Other split-complex numbers. For non-zero-divisors, $H(a+bj)=\sqrt{|a^2-b^2|}$. This is always a positive real number.
Infinity (extended real line). Since $\gamma=\lim_{n\to\infty}\left(\sum_{k=1}^n \frac1{k}-\int_1^n \frac 1t dt\right)$, the integral $\ln\infty=\int_1^\infty \frac 1t dt$ has regularized value of $0$. Thus, $H(\infty)=1$.
Other improper elements. In $\mathbb{\overline{R}}^2$ the improper elements $(0,\pm\infty)$ and $(\pm\infty,0)$ have the hypermodulus $H=e^{-\gamma/2}$. In split-complex numbers the elements correspond to improper elements $\pm\infty\pm j\infty$.
Umbral calculus (Bernoulli umbra). In umbral calculus we will use the index lowering (evaluation) operator as "finite part". Thus, $H(B+a)=e^{\psi(a)}$, where $B$ is Bernoulli umbra and $\psi$ is digamma function. Particularly, $H(B)=H(B+1)=e^{-\gamma}$. (the later result can be seen also from here), $H(e^{B})=\frac1{\sqrt{e}}$, $H(e^{B+1})=\sqrt{e}$.
Euler's umbra. $H(E+a)=\exp (-\Phi (-i,1,a+1)-\Phi (i,1,a+1))$, where $\Phi$ is Lerch transcendent. Particularly, $H(E)=e^{-\pi/2}$, $H(E+1)=1/2$.

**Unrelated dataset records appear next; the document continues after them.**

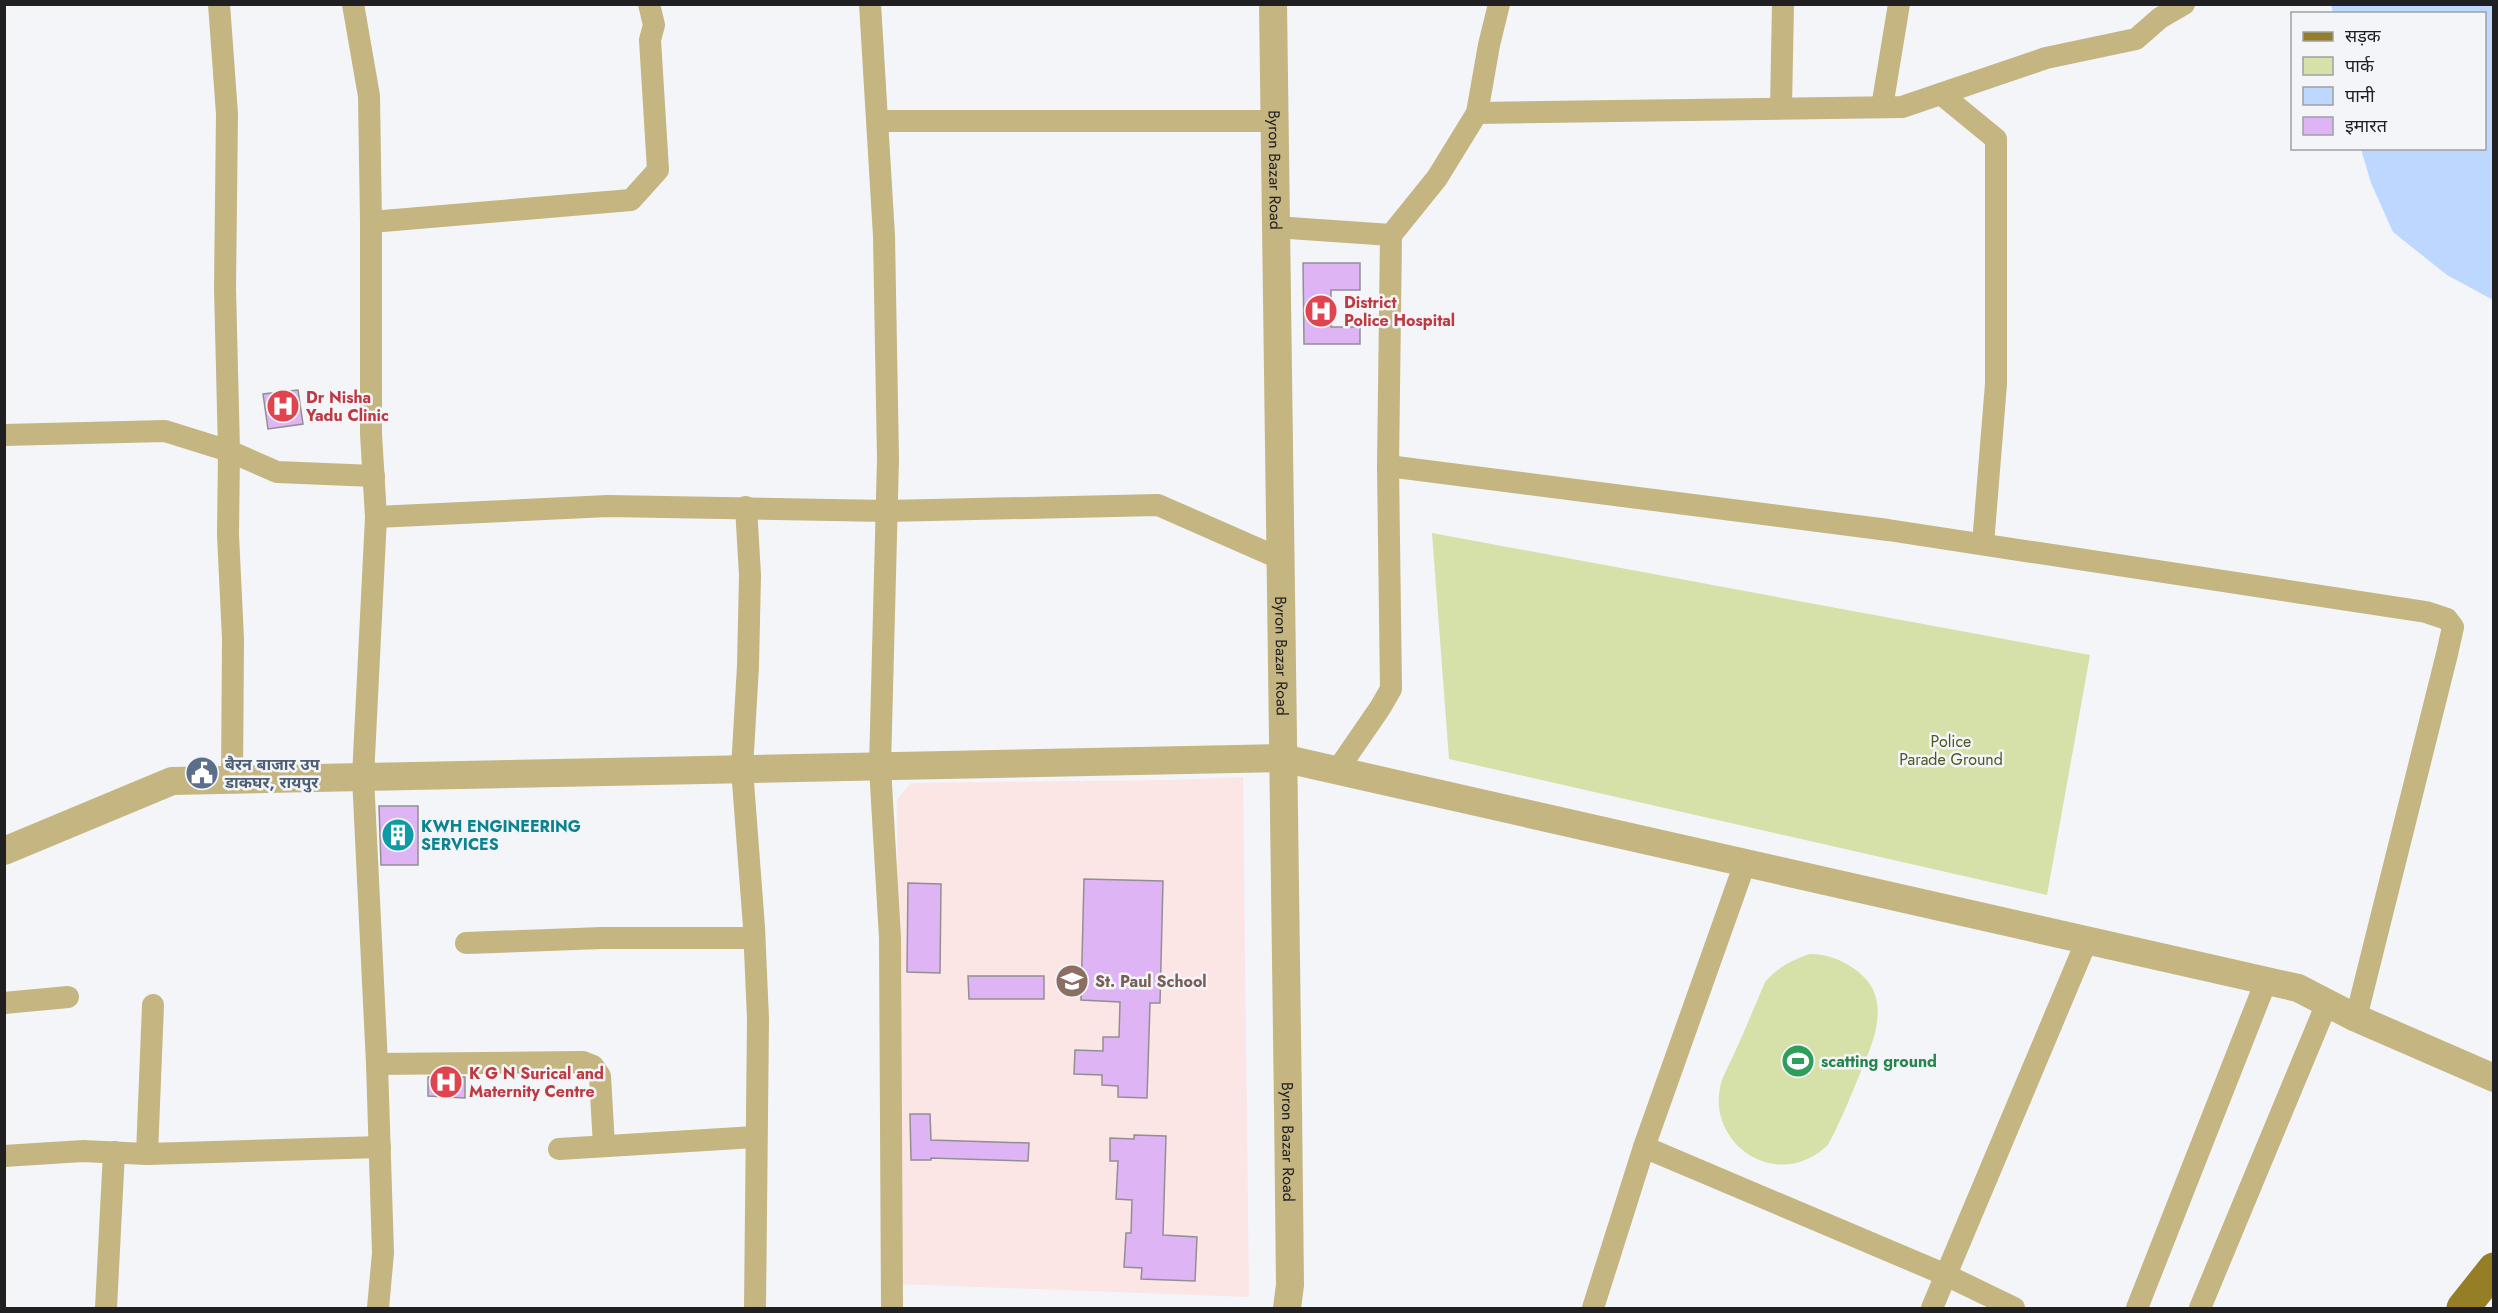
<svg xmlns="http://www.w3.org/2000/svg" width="2498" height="1313" viewBox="0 0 2498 1313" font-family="Jost,'Noto Sans Devanagari',sans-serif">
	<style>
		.education { fill: #fbe5e5 }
		.green { fill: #d6e0a9 }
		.water { fill: #bed7fe }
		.building { fill: #deb4f5; stroke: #928f93; stroke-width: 1.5 }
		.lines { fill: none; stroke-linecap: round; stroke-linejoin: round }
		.minor { stroke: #c4b581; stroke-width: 22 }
		.tertiary { stroke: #c4b581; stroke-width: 28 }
		.primary { stroke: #957e25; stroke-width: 33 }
		.labels { text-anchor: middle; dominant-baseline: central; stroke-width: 5; stroke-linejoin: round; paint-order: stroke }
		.street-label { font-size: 16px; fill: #202022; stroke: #f3f5f9 }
		.health-label { font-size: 16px; font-weight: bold; fill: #be3a42; stroke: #f3f5f9; text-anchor: start }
		.park-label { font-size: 16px; fill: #4f561f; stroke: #f3f5f9 }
		.service-label { font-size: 16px; font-weight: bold; fill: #4e5e75; stroke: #f3f5f9; text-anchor: start }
		.culture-label { font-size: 16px; font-weight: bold; fill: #0d838f; stroke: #f3f5f9; text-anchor: start }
		.education-label { font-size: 16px; font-weight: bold; fill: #785e54; stroke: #f3f5f9; text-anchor: start }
		.leisure-label { font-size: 16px; font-weight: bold; fill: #27864d; stroke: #f3f5f9; text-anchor: start }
	</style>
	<rect width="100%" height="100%" fill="#f3f5f9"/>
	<polygon class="education" points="1243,777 1249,1297 900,1284 897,799 911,783 1173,780"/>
	<g class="green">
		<polygon points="1432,533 2090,655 2047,895 1449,759"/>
		<path d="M1810,954C1827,954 1839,959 1853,968C1897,997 1872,1044 1857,1081C1848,1103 1839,1124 1828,1145C1811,1161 1789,1169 1765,1162C1734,1153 1713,1120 1720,1088C1722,1076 1730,1064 1734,1054C1745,1030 1755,1006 1765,982C1778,967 1792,960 1810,954Z"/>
	</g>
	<polygon class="water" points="2331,5 2493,5 2493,300 2447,275 2393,232 2371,183 2361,149 2484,148 2484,14 2333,13"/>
	<g class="building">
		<polygon points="1303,263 1360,263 1360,290 1331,290 1331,327 1360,327 1360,344 1304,344"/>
		<polygon points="298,390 303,424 268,429 263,394"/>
		<polygon points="379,806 418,806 418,865 381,865"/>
		<polygon points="1084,879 1163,881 1160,1003 1150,1003 1147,1098 1118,1097 1118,1086 1102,1085 1102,1075 1074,1074 1075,1050 1103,1051 1103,1037 1119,1037 1120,1002 1081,1000"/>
		<polygon points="908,883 941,884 940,973 907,972"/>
		<polygon points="968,976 1044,976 1044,999 969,999"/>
		<polygon points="428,1077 465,1077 465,1098 428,1096"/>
		<polygon points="910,1114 930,1114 931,1140 1029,1143 1028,1161 931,1158 931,1160 911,1160"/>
		<polygon points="1134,1135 1166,1136 1163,1235 1197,1237 1195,1281 1141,1279 1142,1268 1124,1267 1126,1233 1131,1233 1132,1200 1116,1199 1118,1161 1110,1161 1110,1138 1134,1139"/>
	</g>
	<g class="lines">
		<g class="minor">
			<polyline points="219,4 227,114 225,288 229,451 228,535 233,639 232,780"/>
			<polyline points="353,4 369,96 371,222 371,434 376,517 363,777 377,1064 383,1253 378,1308"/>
			<polyline points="870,4 884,236 888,459 880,767 890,938 892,1308"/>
			<polyline points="1499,4 1489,45 1477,113 1902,107 2046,58 2136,39 2160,18 2184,4"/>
			<polyline points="1941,94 1996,139 1996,384 1983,544"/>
			<polyline points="1781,107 1783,4"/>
			<polyline points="1882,107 1899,4"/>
			<polyline points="878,121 1274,121"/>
			<polyline points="371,222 631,200 658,170 650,40 654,25 649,4"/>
			<polyline points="1275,227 1391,235"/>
			<polyline points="4,435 165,431 229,451 277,472 374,476"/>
			<polyline points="1388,466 1888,530 2426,612 2447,619 2453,627 2447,654 2356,1018"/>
			<polyline points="746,507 750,575 748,666 742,769 754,927 758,1019 755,1308"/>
			<polyline points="376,517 608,506 887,511 1158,505 1279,558"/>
			<polyline points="1336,772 1380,708 1391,689 1388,466 1391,235 1437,178 1477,113"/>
			<polyline points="466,943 602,938 754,938"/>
			<polyline points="4,1003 68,997"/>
			<polyline points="377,1064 583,1062 593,1066 600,1076 604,1146"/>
			<polyline points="1644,1147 1946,1275 2014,1308"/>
			<polyline points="559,1149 755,1137"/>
			<polyline points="147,1154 153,1005"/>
			<polyline points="4,1156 83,1151 147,1154 380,1147"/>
			<polyline points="106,1308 114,1152"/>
			<polyline points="1593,1308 1644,1147 1745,863"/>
			<polyline points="1932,1308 2087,940"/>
			<polyline points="2137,1308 2266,981"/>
			<polyline points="2200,1308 2327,1003"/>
		</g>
		<g class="tertiary">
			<path id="s1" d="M1273,4L1288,1107L1290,1285L1287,1308"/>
			<polyline points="4,851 172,781 1282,758 2298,988 2356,1018 2494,1078"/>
		</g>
		<polyline class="primary" points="2463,1308 2494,1269"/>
	</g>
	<defs>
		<g id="hospital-disc" transform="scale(1.725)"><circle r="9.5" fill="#e0444e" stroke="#f3f5f9"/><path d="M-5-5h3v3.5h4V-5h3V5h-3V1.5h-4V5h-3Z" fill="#fff"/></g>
		<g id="civic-disc" transform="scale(1.725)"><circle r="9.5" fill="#5c6f8a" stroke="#f3f5f9"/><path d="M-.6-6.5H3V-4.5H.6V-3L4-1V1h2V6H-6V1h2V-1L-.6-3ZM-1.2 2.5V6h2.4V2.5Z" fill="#fff"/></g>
		<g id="building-disc" transform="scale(1.725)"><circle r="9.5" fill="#0f9aa8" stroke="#f3f5f9"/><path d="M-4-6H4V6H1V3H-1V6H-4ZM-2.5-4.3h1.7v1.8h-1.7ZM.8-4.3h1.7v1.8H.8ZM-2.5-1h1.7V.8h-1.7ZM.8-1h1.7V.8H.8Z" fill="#fff"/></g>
		<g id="school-disc" transform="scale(1.725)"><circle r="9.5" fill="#8d6e63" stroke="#f3f5f9"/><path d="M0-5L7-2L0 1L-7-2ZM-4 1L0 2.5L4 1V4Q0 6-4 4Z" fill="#fff"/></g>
		<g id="stadium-disc" transform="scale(1.725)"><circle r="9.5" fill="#2e9e5b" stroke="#f3f5f9"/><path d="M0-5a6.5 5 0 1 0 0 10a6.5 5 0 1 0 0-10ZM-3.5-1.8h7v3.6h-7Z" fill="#fff"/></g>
	</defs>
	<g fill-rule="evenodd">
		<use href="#hospital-disc" x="1321" y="311"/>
		<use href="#hospital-disc" x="283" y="406"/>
		<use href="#civic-disc" x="202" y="773"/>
		<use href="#building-disc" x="398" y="835"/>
		<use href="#school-disc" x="1072" y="981"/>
		<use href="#stadium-disc" x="1798" y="1061"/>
		<use href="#hospital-disc" x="446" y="1082"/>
	</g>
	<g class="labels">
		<g class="street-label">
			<text stroke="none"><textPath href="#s1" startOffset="166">Byron Bazar Road</textPath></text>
			<text stroke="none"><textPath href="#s1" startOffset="652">Byron Bazar Road</textPath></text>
			<text stroke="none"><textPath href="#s1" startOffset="1138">Byron Bazar Road</textPath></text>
		</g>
		<g class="health-label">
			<text x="1344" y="302">District<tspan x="1344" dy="18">Police Hospital</tspan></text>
			<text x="306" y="397">Dr Nisha<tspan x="306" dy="18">Yadu Clinic</tspan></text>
			<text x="469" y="1073">K G N Surical and<tspan x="469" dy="18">Maternity Centre</tspan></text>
		</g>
		<g class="park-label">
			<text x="1951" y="741">Police<tspan x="1951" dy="18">Parade Ground</tspan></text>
		</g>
		<g class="service-label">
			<text x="225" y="764">बैरन बाजार उप<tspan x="225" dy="18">डाकघर, रायपुर</tspan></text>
		</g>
		<g class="culture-label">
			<text x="421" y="826">KWH ENGINEERING<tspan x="421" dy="18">SERVICES</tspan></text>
		</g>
		<g class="education-label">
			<text x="1095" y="981">St. Paul School</text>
		</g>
		<g class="leisure-label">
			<text x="1821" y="1061">scatting ground</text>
		</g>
	</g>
	<rect width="2498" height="1313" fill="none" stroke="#202022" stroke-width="12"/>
	<rect x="2291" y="12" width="195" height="138" fill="#f3f5f9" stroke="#9fa0a3" stroke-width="1.5"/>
	<rect x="2303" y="32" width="30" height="9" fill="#957e25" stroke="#9fa0a3" stroke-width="1.5"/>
	<text x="2345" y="42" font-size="18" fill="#202022">सड़क</text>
	<rect x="2303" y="57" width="30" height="18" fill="#d6e0a9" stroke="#9fa0a3" stroke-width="1.5"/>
	<text x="2345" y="72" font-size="18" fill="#202022">पार्क</text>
	<rect x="2303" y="87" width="30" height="18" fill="#bed7fe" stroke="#9fa0a3" stroke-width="1.5"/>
	<text x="2345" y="102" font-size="18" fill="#202022">पानी</text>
	<rect x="2303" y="117" width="30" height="18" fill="#deb4f5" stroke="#9fa0a3" stroke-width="1.5"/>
	<text x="2345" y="132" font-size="18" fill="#202022">इमारत</text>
</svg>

Divergent integrals. Multiplication of divergent integrals can be defined in different ways. Trivial multiplication of divergent integrals gives hypermodulus equivalent to the hypermodulus of their regularized value. On the other hand, umbral multiplication gives a system that is isomorphic to umbral calculus, with Bernoulli umbra $B=\int_{-1/2}^\infty dx$ and very interesting expressions: $H(\int_0^\infty dx)=\frac{e^{-\gamma}}4$, $H(\int_0^\infty xdx)=e^{\psi\left(\frac12+\frac{i}{2\sqrt{3}}\right)+\psi\left(\frac12-\frac{i}{2\sqrt{3}}\right)}$, $H(\sum_{k=0}^\infty k)=e^{\psi\left(\frac12+\frac{1}{2\sqrt{3}}\right)+\psi\left(\frac12-\frac{1}{2\sqrt{3}}\right)}$ and others.
Formal power series. Formal power series have subsets, isomorphic to umbras with any moments, including Bernoulli umbra and Euler's umbra and many more.
Update. Infinite products. Some sources claim that the regularized value of infinite products $\prod_{k=0}^\infty k$ is $\sqrt{2\pi}$ and of $\prod_p p$ (where $p$ is prime) is $4 \pi^2$. But in fact, their calculations find not the finite part, but hypermodulus. They convert the products to series using logarithm, regularize the series and then exponentiate the finite part.
So, we can see that the concept is applicable in various areas of mathematics, where the expressions for hypermodulus often involve the $e^{-\gamma}$ constant.
I wonder,
What algebraic role the $e^{-\gamma}$ plays in all these fields?
Can the concept of hypermodulus be used as some indicator of algebraic role of an element of a set, such as showing whether an element a zero divisor, nilpotent, idempotent or whatever else?
Can it help to somehow define or generalize functions on those elements?
What's in common between Bernoulli umbra and zero divisors?